The species has been traced to 1985, when a ship arrived in Texas loaded with used truck tires, perhaps from Japan, which is a major used-tire exporter, according to research by the Centers for Disease Control and Prevention. The eggs hatched when they were exposed to water. Since then, the species has made its way from Texas to Florida and up the East Coast, says Gary G. Clark, a research leader with the Agriculture Department. "Now, more than half of the states have this aggressive species," he says.

Another species imported from Asia is the rock pool mosquito (Aedes japonicus), which also came to the U.S. through the tire trade, experts say. This species is blackish-brown, with white scales on the lower part of its thorax and legs. It was first detected on Long Island, N.Y., and in areas of New Jersey in 1997, according to Dr. Fonseca. "Even though it is not as vicious a biter as the Asian tiger mosquito, it is a big pest," she says.

These urban mosquitoes are what entomologists call "container mosquitoes." Instead of marshes and natural bodies of water, both Asian tiger and rock pool mosquitoes can breed in small, artificial containers, such as tires, toys, cans and concrete structures. "A rule of thumb for container mosquitoes is: Water plus seven days equals mosquitoes," Dr. Fonseca says.

Weather patterns can help Asian tigers readily spread beyond the Northeast. "As a result of climate change, the summer lasts longer and arrives earlier," says Andrew Comrie, a climatologist at the University of Arizona. Eggs of Asian tiger and rock pool mosquitoes are also able to "overwinter," meaning they can survive a cold, dry climate—all they need is exposure to water in warmer temperatures.

The Asian tiger was responsible for transmitting more than 200 cases of dengue fever, a sometimes-fatal viral infection, in Hawaii in 2001-02. A similar (but less lethal) virus called chikungunya was transmitted in France and Italy, but no cases have been cited in the U.S. from the Asian tiger. Likewise, the rock pool mosquito is capable of transmitting the West Nile virus, but no cases have been traced to the species in the U.S., Dr. Fonseca says.

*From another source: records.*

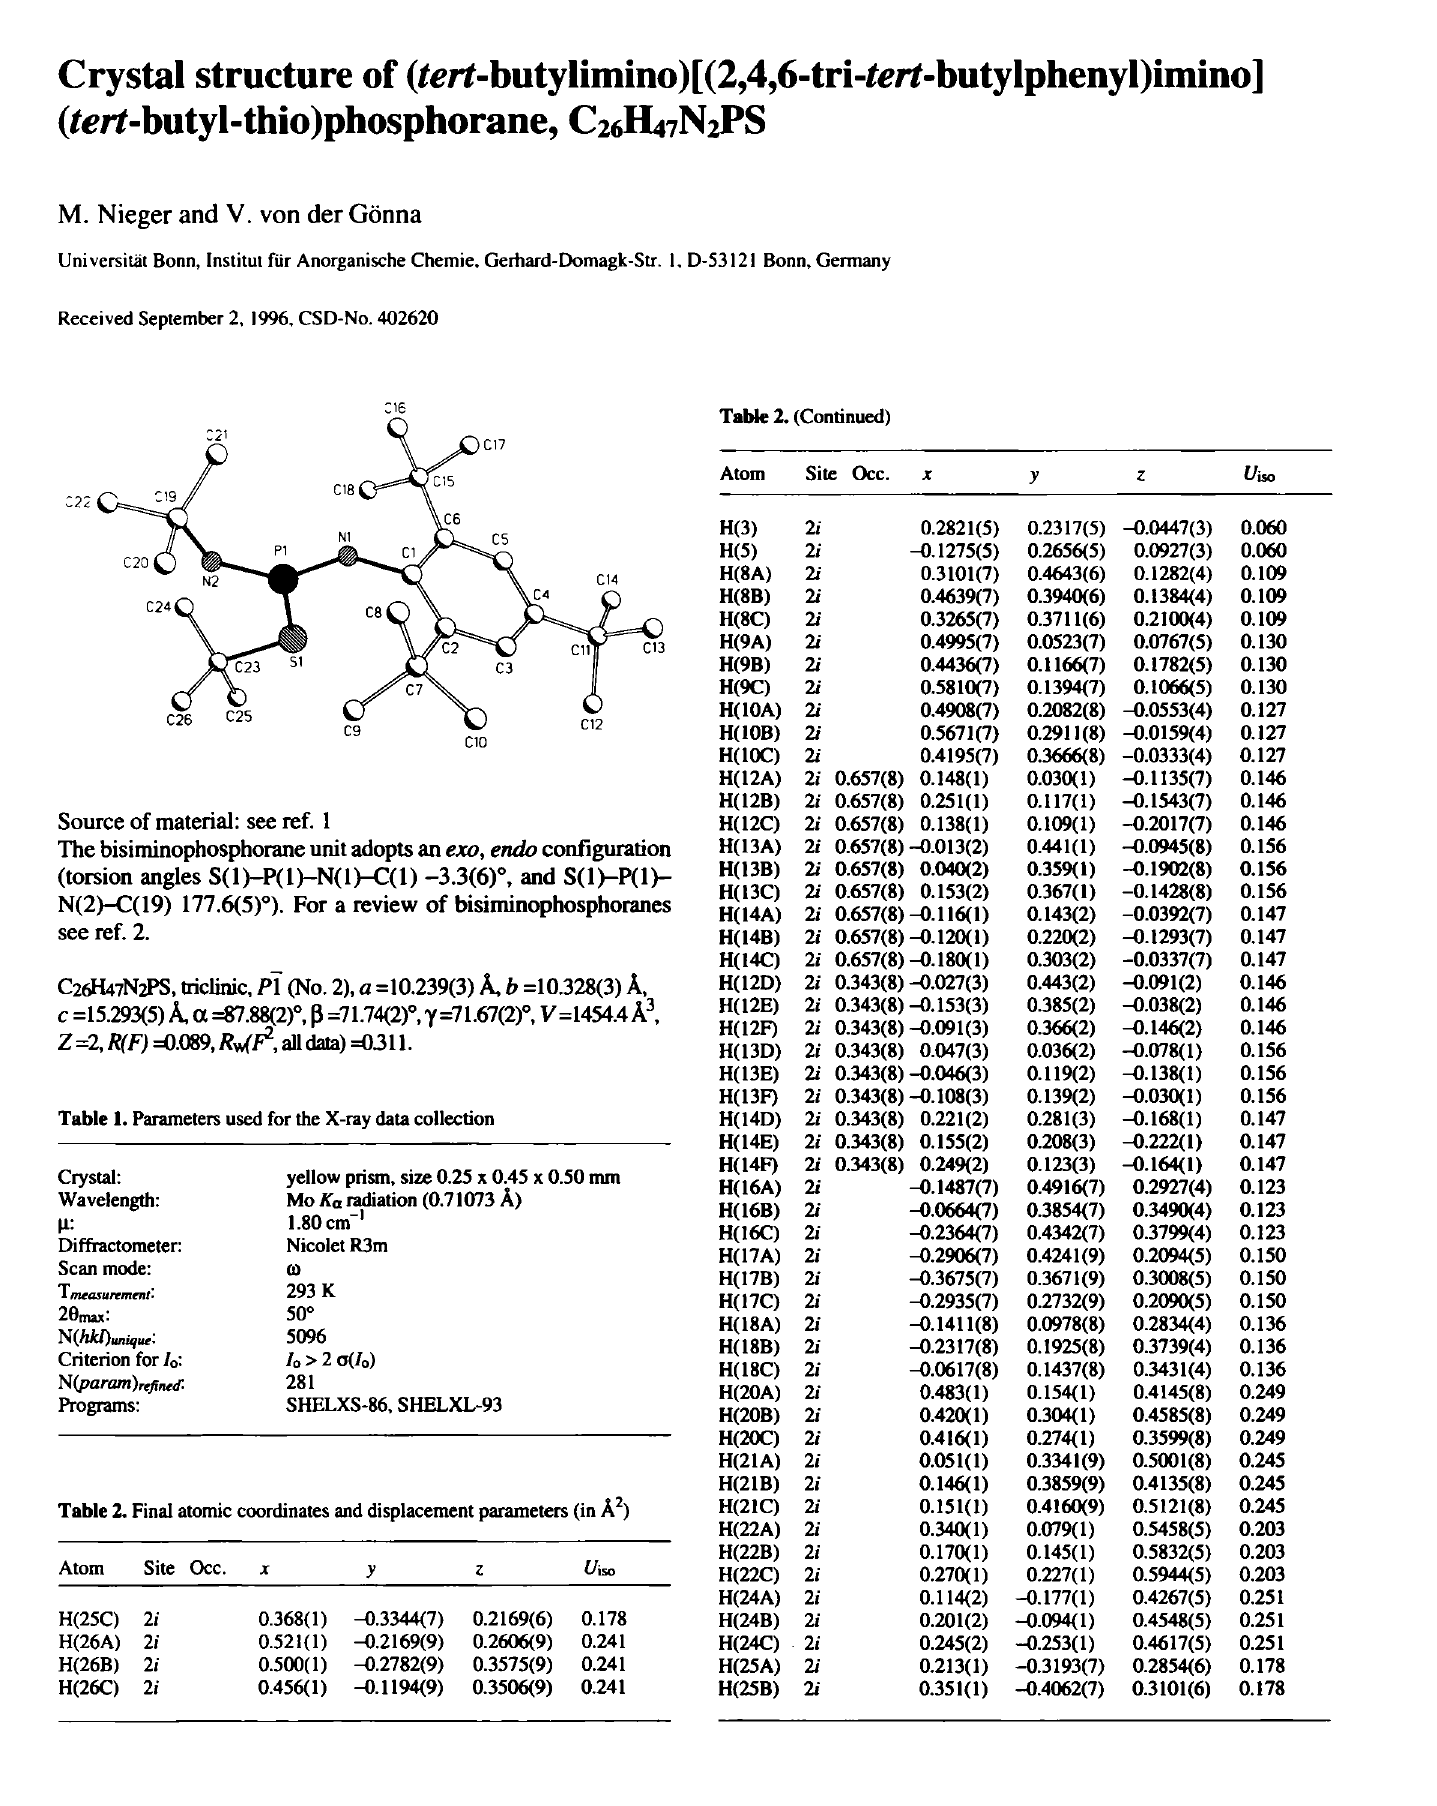
Table 2. Final atomic coordinates and displacement parameters (in Â 2 ) Atom Site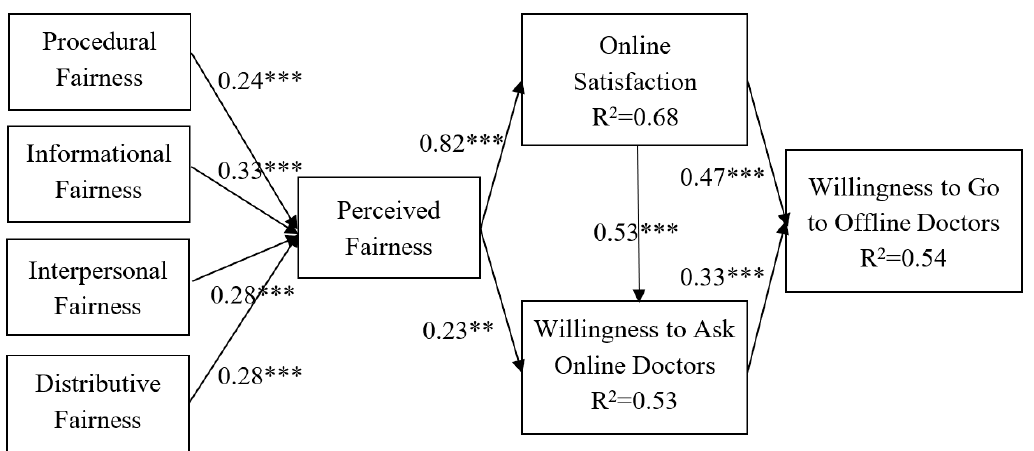
Figure 3. Results. ** p < 0.01; *** p < 0.001.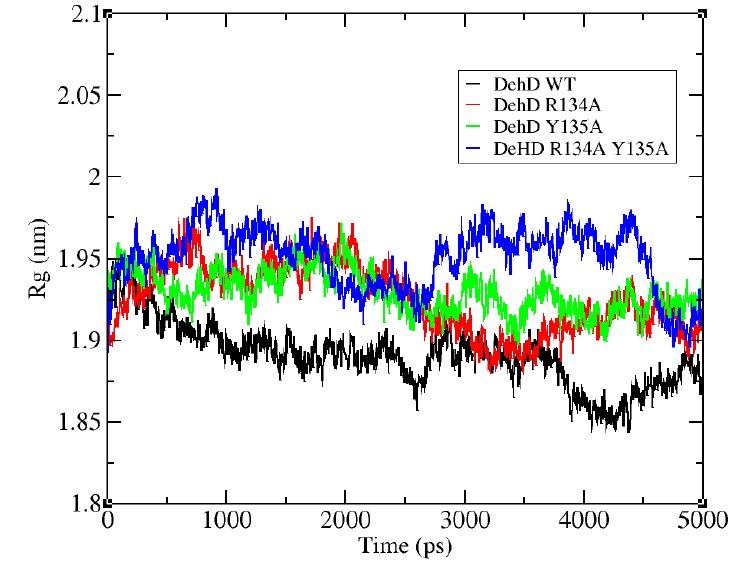
Figure 7. The radius of gyration of DehD compared with its variants. ( i ) black is DehD wild-type (DehD WT). ( ii ) red is the R134A mutant. ( iii ) green is the Y135A mutant. ( iv ) blue is the double substitution R134A/Y135A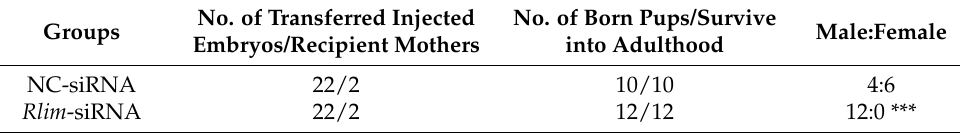
Table 3. Effects of RNA interference of Rlim in mouse embryos on offspring sex ratio.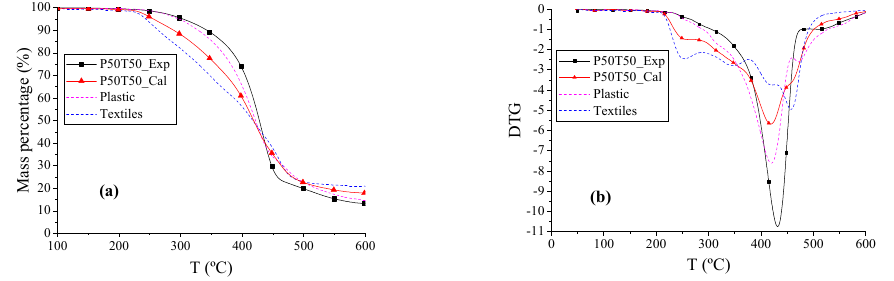
Figure 4. The TG and DTG thermograms of P, T, and P50T50. ( a ) TG thermograms reflects the change in mass percentage during pyrolysis process. ( b ) DTG thermograms refer to the derivative curves of TG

That does little to take the sting out of their bites. Irritation and itching are the body's allergic reaction to the protein secreted from the female mosquito when it bites.

Cities that spray for mosquitoes may find these latest breeds tough to tackle. "The usual methods of spraying cannot control the population of these species because their preferred breeding areas are difficult to reach," says Mr. Andrews, the Massachusetts mosquito-control agent.

Moreover, the optimum conditions for spraying are early evening, after these mosquitoes retire. Also, Dr. Fonseca, the Rutgers entomologist, explains that spraying kills only the adult mosquitoes and not the eggs or larvae.

To reduce the chances of getting bitten, remove containers that have standing water in them. The best personal protection comes from products that contain DEET. The chemical has been controversial, but "as long as you don't bathe in DEET or inhale too much of it, you should be fine," says Bruce Robinson, a clinical instructor of dermatology at Mount Sinai Hospital in New York. Since the tiger is a low-flying mosquito, keep ankles and legs covered. Also, the Asian tiger is a very visual mosquito, Dr. Fonseca says. "If you wear dark-colored clothes, you will be inviting it to bite you."